Au début, c’est facile : « Très bien, serviteur bon et fidèle… entre dans la joie de ton seigneur. » Voilà qui est doux et fortifiant. Les deux premiers serviteurs ont fait fructifier ce qui leur avait été confié, le doublant en valeur ou en volume, et ils entendent ces qualificatifs encourageants : « serviteur bon et fidèle », et cet appel magnifique : « entre dans la joie de ton seigneur ». La joie du seigneur est si grande, si belle, si pure, qu’il est possible d’y entrer et d’y être dilaté : « dans la joie de ton seigneur. » Ce que le maître confie, il est possible de lui faire porter du fruit et le résultat dépasse toute espérance : non pas seulement recevoir une récompense mais s’unir au plus intime de la vie et de la joie du Seigneur, en qui nous reconnaissons facilement le mystère le plus intime de Dieu.

Néanmoins, qui a entendu cette parabole ne peut pas rester indifférent à ce qui concerne le troisième serviteur. Là, qu’y a-t-il de consolant ou d’apaisant ? A défaut de travailler, il rapporte exactement ce qu’il a reçu et sa récompense n’en est pas une : elle est un rejet pur et simple, une confiscation qui le réduit à presque rien. Que devons-nous y comprendre ?

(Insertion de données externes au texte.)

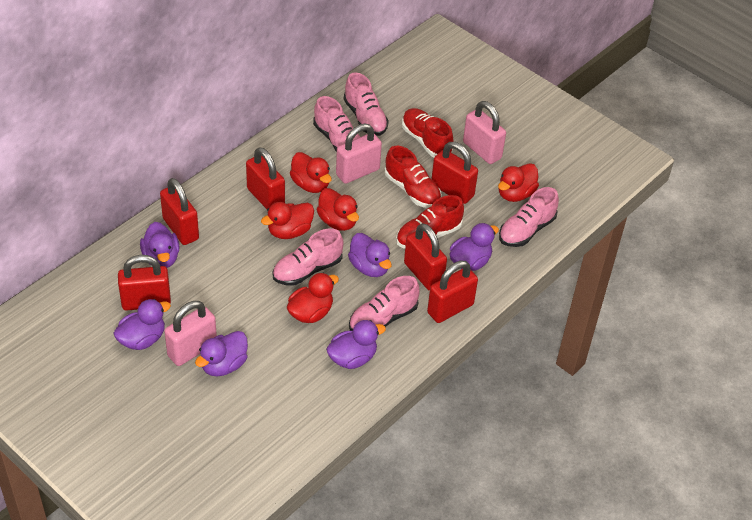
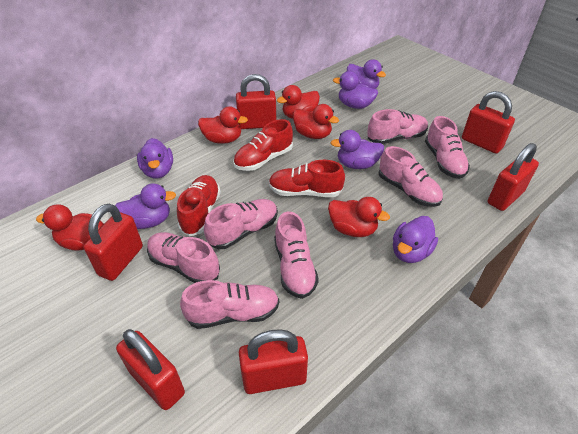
pink padlock: [164,301,217,366] [336,124,382,184] [463,101,506,164] = 3 -> none = 0
pink shoe: [273,228,344,286] [313,96,360,152] [344,72,389,136] [349,276,419,331] [499,187,559,247] = 5 -> [147,232,220,283] [180,280,279,329] [204,199,278,249] [274,212,319,299] [367,109,428,144] [379,146,443,207] [425,116,470,179] = 7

Notons que le serviteur est jugé selon ce qu’il comprend du maître : « Tu savais que je moissonne là où je n’ai pas semé, que je ramasse le grain là où je ne l’ai pas répandu… » Entendue en général, l’attitude du maître paraît effectivement effrayante. Mais quel maître est ainsi ? Quel tyran ? Qui connaissons-nous qui se comporte d’une telle manière, attendant de trouver du grain là où rien n’a été semé ? Eh bien, le seul sans doute est Dieu, Dieu tel que l’histoire sainte d’Israël nous le fait connaître, Dieu le Père dont Jésus se dit l’envoyé. Lui veut aller chercher la moindre brebis là où il ne devrait pas y avoir de brebis, et c’est par miséricorde ; lui va chercher le moindre grain là où son nom n’a pas été proclamé et c’est pour sauver chacune ou chacun, tous un à un, par le moindre mouvement d’amour, de don de soi, de renoncement à soi qui pourrait le permettre. Si les serviteurs sont les serviteurs de l’œuvre du salut, alors nous comprenons mieux, nous comprenons même bien pourquoi il est important que ces serviteurs-là se démènent, qu’ils se donnent eux-mêmes avec courage et générosité pour que la grâce de Dieu, le don de Dieu, puisse atteindre tout être humain et pour que partout un grain puisse être moissonné et qu’aucune paresse ne leur soit autorisée.

Dans la parabole, il est question de talents. De talents, d’abord au sens d’une monnaie du monde grec, mais une monnaie. Un talent équivaudrait à une année de travail dans l’Antiquité. A ce compte, ce que le maître confie est considérable, qu’il confie cinq ou deux ou un seul talent. Toujours sa confiance est immense et ce qu’il confie dépasse l’imagination. Que l’on reçoive un ou deux ou cinq talents, on se trouve comme submergé par la confiance généreuse du maître. Que veut nous faire comprendre Jésus, que cherche-t-il à nous aider à réaliser ? Peut-être tout simplement ceci : Dieu compte sur nous. Dieu est comme le maitre qui part en voyage. Il ne nous abandonne pas mais il nous confie chacun à soi-même et tous les autres à chacune et à chacun. Peu importe la grandeur de nos responsabilités terrestres, chaque être humain est à l’image et à la ressemblance de Dieu, chaque être humain est comme infini. Or chacun est confié à tous les autres et chacune, chacun, reçoit la charge de lui-même ou d’elle-même. Qu’allons-nous en faire ? Nous arrêter, ne plus bouger, attendre les bras croisés le retour du maître ou bien tâcher de faire fructifier ce que nous avons reçu, déployer l’image de Dieu qui est en nous, partager avec les autres ce que nous avons reçu et ce que nous avons découvert.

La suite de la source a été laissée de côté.